I worked with Backyard Media Company, an early stage startup, to build a new web-based product connecting local communities. The founders had identified that many of their neighbors lacked a sense of belonging to the city, despite loving their environment. Backyard Media sought to build an online community to bridge the gap between self and community, better informing and involving neighboring citizens.
I spent several weeks exploring the user research they'd completed, redefining their information architecture, and building wireframes for the online community prototype.
Work with founder to understand user needs, build out a functional information architecture for the prototype, and create wireframes to hand off to developers.
I was fortunate enough to join at a point when the Backyard Media team had already conducted a significant amount of user research, including user feedback and interviews, behavioral observation, and network mapping.
Patterns that had emerged from the research:
- People loved their community, but few felt like they "belonged"
- Local news was available but siloed
- Local news was hard to track and understand
- Community news lived in email lists, Facebook groups, and Nextdoor
- Most people heard about community groups through word of mouth
- The most close-knit groups often had the highest standards for new members, so the ability to police membership was important for maintaining group trust
- Information varied in relevance based on audience and longevity
- Existing distribution methods overwhelmed users with content
With these patterns and insights in mind, I considered the following "how might we" statements:
- How might we encourage community members to invest time and energy into being informed?
- How might we lower the barrier to entry to get community members engaged with their neighborhoods?
- How might we make it easier for community members to become better informed and involved with local politics?
- How might we support people to discover community groups?
- How might we enable community groups to self-moderate and reduce dramatic and polarized behaviors from their members?
- How might we distribute only the most relevant and timely information?
I was asked to come up with ideas for a product solving these community issues.
I began by listing out all of the immediate issues revealed during user interviews, and some product solutions to address those issues. I also wrote down potential categories of interest, so users could appropriately tag their posts by the relevant category.
We considered options or features that may incentivize people to post relevant news - or post more, period. We also discussed the idea of credibility, whether it was in an individual sense or the group/community as a whole.
I was asked to take a look at wireframes designed by Amira and make modifications that I felt were appropriate. Even before wireframing, I wanted to be clear on how the information and features would be structured.
A solid vision of the site's information architecture would keep it consistent throughout the wireframes.
I went through each of the main pages on Amira's wireframes, noting the sections that should take priority in the hierarchy and the ones that would comfortably fit as a sub-category.
When developing the sitemap, I considered which sections and information would likely be accessed most frequently. I also thought about ways to make the information architecture intuitive enough for users to locate lesser-used sections when necessary.

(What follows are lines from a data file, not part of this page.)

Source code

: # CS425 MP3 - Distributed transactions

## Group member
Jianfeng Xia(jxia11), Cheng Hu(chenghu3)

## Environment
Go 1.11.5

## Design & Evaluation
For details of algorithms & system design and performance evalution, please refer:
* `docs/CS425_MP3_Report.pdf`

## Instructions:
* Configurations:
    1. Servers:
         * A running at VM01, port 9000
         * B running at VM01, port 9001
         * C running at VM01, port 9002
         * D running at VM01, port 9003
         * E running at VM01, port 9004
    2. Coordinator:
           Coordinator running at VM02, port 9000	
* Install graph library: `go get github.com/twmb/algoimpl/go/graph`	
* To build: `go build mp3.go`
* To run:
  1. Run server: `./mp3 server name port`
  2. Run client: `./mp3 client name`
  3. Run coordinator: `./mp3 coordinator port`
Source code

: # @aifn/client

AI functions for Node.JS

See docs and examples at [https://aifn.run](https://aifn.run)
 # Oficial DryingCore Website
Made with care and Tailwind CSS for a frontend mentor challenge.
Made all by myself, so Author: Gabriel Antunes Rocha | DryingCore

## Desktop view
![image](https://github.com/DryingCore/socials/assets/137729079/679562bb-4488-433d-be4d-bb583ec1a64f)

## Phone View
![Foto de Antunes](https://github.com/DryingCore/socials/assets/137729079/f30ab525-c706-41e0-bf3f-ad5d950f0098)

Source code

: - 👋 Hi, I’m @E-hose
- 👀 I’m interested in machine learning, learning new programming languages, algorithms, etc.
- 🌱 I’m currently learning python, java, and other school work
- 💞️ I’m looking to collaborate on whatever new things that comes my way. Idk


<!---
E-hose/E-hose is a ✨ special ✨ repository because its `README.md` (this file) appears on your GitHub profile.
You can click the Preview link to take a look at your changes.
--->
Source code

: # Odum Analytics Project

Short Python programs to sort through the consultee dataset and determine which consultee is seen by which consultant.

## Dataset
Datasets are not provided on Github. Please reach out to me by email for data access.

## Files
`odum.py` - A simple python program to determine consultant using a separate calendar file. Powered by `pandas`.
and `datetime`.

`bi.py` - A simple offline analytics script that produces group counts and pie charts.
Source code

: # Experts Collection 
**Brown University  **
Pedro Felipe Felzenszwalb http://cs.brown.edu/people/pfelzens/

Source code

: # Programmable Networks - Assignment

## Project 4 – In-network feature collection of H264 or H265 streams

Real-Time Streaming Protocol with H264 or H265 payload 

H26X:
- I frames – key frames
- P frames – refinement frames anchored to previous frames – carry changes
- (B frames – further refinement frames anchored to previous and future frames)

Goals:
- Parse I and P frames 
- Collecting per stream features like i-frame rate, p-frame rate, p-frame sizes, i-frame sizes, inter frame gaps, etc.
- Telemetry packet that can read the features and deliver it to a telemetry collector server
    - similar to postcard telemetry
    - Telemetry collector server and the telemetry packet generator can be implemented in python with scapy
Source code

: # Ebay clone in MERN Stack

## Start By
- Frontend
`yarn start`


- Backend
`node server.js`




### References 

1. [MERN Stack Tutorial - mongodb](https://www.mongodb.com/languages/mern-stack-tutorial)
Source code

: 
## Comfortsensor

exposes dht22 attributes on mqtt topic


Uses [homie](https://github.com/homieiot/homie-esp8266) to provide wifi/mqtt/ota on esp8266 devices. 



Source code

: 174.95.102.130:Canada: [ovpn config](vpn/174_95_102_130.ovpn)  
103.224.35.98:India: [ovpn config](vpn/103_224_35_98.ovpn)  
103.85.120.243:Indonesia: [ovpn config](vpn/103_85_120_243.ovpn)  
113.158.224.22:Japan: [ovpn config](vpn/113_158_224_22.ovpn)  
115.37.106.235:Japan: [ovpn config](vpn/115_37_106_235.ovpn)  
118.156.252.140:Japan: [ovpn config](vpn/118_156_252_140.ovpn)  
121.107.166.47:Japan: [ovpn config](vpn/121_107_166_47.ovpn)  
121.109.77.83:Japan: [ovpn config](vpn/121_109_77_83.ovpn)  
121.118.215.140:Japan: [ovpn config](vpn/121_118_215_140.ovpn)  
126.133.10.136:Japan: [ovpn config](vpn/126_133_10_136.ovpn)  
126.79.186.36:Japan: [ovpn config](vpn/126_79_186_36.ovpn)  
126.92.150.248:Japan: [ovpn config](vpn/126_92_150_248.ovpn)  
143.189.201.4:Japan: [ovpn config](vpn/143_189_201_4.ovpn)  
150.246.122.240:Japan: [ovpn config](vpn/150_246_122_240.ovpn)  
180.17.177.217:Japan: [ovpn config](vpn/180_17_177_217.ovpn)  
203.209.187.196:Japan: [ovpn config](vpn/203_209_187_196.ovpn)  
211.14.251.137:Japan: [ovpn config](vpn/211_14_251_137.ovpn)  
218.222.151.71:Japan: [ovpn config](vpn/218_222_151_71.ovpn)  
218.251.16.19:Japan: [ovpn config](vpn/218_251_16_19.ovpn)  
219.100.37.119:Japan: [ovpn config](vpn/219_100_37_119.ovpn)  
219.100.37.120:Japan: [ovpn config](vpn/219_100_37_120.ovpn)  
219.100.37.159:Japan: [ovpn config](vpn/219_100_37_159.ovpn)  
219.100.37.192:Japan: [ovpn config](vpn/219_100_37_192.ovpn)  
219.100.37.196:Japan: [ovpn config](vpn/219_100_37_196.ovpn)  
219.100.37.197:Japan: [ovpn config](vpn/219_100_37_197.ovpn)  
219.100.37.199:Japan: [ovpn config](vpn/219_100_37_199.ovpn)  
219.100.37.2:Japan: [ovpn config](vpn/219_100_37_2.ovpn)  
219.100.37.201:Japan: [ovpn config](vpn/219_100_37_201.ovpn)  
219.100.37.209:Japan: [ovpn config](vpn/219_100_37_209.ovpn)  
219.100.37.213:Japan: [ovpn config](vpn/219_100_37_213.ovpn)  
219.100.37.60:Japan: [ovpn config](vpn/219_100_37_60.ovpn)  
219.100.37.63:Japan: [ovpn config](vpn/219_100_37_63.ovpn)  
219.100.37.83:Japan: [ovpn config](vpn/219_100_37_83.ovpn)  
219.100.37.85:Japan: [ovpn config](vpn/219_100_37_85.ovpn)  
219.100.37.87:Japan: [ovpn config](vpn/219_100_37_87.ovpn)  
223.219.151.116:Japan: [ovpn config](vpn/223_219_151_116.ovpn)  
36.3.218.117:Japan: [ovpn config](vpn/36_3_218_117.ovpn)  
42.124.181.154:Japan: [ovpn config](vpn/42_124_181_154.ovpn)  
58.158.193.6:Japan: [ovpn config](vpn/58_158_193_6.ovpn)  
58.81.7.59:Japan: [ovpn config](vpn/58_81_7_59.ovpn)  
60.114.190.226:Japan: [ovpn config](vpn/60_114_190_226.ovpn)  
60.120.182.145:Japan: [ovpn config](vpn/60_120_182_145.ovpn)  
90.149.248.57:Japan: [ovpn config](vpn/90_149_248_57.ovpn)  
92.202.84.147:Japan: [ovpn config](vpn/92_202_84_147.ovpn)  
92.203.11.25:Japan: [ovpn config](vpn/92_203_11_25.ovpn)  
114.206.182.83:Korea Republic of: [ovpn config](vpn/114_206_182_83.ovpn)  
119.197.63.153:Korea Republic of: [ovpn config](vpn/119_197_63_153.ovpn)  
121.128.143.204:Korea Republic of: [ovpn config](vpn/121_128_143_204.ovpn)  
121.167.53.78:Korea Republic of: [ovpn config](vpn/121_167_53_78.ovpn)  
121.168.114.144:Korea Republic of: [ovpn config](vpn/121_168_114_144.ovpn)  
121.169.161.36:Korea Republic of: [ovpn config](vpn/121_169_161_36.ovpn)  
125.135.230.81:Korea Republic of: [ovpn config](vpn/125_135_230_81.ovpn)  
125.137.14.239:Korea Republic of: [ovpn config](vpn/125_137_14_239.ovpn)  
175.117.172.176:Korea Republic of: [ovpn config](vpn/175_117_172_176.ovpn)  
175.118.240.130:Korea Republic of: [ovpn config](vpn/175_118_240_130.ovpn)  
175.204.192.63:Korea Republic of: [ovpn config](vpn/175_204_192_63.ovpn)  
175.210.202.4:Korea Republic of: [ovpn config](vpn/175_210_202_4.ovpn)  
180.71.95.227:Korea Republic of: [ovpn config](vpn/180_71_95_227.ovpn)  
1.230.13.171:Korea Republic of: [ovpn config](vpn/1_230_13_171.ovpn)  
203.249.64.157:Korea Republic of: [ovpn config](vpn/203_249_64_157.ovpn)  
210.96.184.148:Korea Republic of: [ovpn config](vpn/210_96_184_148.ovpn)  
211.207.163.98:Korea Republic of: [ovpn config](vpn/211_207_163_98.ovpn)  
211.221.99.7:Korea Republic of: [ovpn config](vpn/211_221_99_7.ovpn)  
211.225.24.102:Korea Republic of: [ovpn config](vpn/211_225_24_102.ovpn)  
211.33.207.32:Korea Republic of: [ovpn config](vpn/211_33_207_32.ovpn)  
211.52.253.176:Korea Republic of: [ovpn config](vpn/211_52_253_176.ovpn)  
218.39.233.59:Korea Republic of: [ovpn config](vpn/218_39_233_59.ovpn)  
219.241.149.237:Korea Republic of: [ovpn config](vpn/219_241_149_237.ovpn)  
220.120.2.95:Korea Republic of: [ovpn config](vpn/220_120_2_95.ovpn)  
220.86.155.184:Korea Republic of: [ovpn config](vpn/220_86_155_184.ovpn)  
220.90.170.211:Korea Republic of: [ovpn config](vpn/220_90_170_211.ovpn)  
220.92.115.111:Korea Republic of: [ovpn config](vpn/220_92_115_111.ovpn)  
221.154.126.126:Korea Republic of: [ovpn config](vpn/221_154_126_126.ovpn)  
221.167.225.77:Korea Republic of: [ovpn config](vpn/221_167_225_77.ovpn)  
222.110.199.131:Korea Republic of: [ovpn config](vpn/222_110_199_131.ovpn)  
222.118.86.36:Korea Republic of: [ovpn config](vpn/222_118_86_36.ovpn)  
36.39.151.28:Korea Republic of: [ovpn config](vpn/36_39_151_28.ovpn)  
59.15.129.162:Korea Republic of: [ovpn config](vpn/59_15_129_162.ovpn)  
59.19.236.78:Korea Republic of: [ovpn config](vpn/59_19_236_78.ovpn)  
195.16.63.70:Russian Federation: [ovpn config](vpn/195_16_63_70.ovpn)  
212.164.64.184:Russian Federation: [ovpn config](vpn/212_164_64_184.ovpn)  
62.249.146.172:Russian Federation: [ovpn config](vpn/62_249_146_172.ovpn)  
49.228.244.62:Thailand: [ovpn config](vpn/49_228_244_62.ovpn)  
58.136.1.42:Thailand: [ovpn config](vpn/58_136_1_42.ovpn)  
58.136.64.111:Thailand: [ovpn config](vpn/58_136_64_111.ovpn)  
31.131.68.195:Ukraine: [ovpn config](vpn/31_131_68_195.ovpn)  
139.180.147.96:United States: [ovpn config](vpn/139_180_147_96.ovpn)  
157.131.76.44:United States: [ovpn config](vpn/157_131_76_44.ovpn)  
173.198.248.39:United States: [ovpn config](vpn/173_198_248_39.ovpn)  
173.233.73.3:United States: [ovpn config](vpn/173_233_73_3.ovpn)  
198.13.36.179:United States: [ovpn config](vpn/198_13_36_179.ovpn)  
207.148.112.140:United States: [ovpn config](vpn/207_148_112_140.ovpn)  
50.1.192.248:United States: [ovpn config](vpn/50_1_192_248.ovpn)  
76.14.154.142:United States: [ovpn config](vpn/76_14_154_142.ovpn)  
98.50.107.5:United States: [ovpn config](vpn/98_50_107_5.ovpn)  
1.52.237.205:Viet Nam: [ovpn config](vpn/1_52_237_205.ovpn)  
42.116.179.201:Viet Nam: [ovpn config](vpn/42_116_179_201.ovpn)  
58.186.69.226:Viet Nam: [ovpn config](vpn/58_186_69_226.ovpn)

I ended up moving "Elected Officials" from one of the top tabs to a sub-category under "Community Information". It was unlikely that users would frequently seek out information about their elected officials.
I liked the general flow of the wireframes, so I kept the foundation the same and made changes to reflect the sitemap I'd created.

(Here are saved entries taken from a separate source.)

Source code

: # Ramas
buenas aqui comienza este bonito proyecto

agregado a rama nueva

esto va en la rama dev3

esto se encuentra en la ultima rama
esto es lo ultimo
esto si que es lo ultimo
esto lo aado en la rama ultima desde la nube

I did switch the positions of the universal links so they'd sit above the community titles. Titles displayed are dependent on which link was selected.
I added the ability to post on individual pages (Local Issues, Local Service Recommendations, Advice) so users wouldn't have to go back to the Conversation page when they wanted to create a post.
I modified the "follow-up note" link under Pending Membership requests so that group administrators would be able to add a welcome message, rather than forcing the admin to pick one of three options. It also ensured that the "follow-up note" option wouldn't disappear after a certain member's acceptance/denial.
Since the team had completed their user research, it allowed me to concentrate on "how" to approach the solution instead of "what" the problem was. I was ecstatic to see that they'd incorporated preliminary usability testing and card sorting into the user interviews.
Feedback from these activities provided so much guidance on how users perceived different layouts and features. I'm looking forward to trying this during my future user interview endeavors.
Developing the sitemap was pretty exciting, as the team had provided so many great ideas for product features. As I presented my ideas to the founder each week, I learned more about the community needs and continued to refine my work to better support those needs.
I handed the project off after building the wireframes, since I had just accepted a full-time role with another company.
I hope they will find my sitemap and wireframes useful in developing the final product. I'm excited to stay in touch with the Backyard Media team to see how they continue to develop and expand the community prototype.